CONSIGNE 1
D'après l'extrait, combien de grévistes la police a-t-elle arrêtés lors de la grève de 2007 à Dubaï ?

Extraits-résumé-traduction.
Il y a environ 1 million de travailleurs de la construction immigrés dans les Émirats aujourd'hui. On leur confisque leur passeport - comme c'est le cas de Tariq avec qui j'ai parlé - et gagnent entre 120 et 250€ par mois. Ils devront travailler pendant des années pour rembourser les dettes des recruteurs qui leur ont obtenu leur emploi.
Les reportages sur les conditions de travail des travailleurs dans le Golfe se sont multipliés. Les articles contrastent avec les gratte-ciel rutilants qu'ils ont construits et les salaires de misère qu'ils touchent. En mai, le New-York Times a publié un exposé sans concession des violations du droit du travail à Abu Dhabi.
Les travailleurs pour le Louvre sont employés par une compagnie appelée Arabtec, une des plus grandes entreprises de BTP dans le Golfe. Le gouvernement détient 20% des parts d'Arabtec et les travailleurs ont organisé des grèves contre eux depuis des années.
En 2007, il y a eu jusqu'à 30.000 travailleurs d'Arabtec en grève à Dubaï. Les hommes qui construisaient Burj Khalifa, le plus grand gratte-ciel du monde, ont posé leurs outils. La grève avait été coordonnée par des téléphones portables pour protester contre les salaires trop bas et les conditions de vie misérables. La police a arrêté 4.000 grévistes. Après dix jours, Arabtec a promis une augmentation de salaire. Le directeur de la compagnie, Riad Kamal, a déclaré à Reuters que cette augmentation aurait un impact de moins de 1% sur les profits de la compagnie.

RELEVÉS

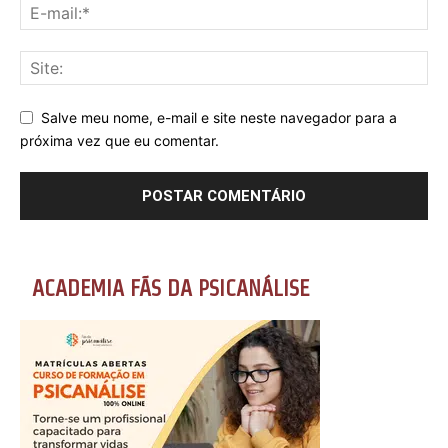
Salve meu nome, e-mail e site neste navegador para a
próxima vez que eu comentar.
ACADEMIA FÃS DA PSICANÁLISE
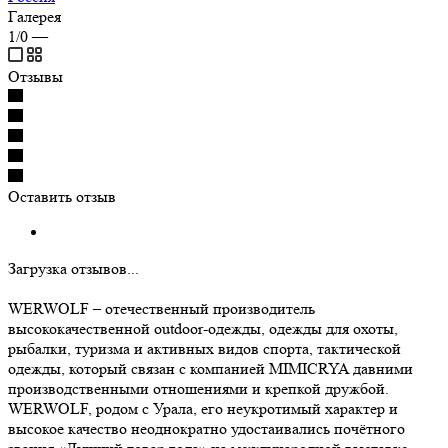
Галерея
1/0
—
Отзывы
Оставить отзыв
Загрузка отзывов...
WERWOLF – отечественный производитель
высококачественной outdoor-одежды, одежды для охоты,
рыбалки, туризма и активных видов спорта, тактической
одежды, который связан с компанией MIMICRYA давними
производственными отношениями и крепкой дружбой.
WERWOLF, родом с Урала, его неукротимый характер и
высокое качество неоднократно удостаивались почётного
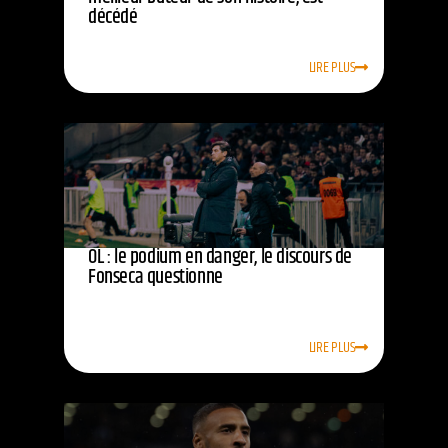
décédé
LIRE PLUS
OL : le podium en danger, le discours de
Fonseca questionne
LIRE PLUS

--

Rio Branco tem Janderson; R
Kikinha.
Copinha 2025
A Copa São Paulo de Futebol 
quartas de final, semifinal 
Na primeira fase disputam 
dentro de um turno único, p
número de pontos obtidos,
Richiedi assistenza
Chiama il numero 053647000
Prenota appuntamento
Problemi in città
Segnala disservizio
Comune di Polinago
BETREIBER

==

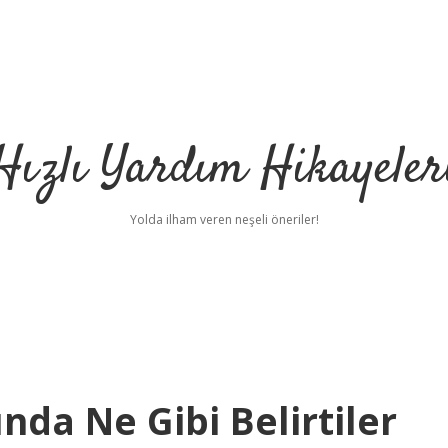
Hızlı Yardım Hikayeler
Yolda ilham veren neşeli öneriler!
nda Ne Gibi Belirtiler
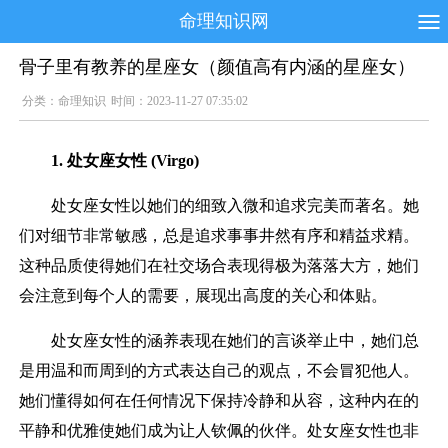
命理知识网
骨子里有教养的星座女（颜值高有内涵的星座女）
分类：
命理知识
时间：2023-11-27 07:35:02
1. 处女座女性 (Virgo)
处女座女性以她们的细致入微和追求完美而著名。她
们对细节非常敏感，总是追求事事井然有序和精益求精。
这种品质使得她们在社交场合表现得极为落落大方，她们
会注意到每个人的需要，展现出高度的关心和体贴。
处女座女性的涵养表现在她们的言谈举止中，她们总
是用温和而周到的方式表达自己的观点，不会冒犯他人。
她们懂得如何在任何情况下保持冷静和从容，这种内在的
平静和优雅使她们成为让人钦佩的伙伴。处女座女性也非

CONSIGNE 2
Dans les relevés, recopiez les lignes situées entre celle qui contient "Salve meu nome, e-mail" et celle qui contient "ACADEMIA FÃS DA PSICANÁLISE", incluses, en changeant "navegador" en "computador" et sans rien modifier d'autre.

RÉPONSE 1
4.000 grévistes.

RÉPONSE 2
Salve meu nome, e-mail e site neste computador para a
próxima vez que eu comentar.
ACADEMIA FÃS DA PSICANÁLISE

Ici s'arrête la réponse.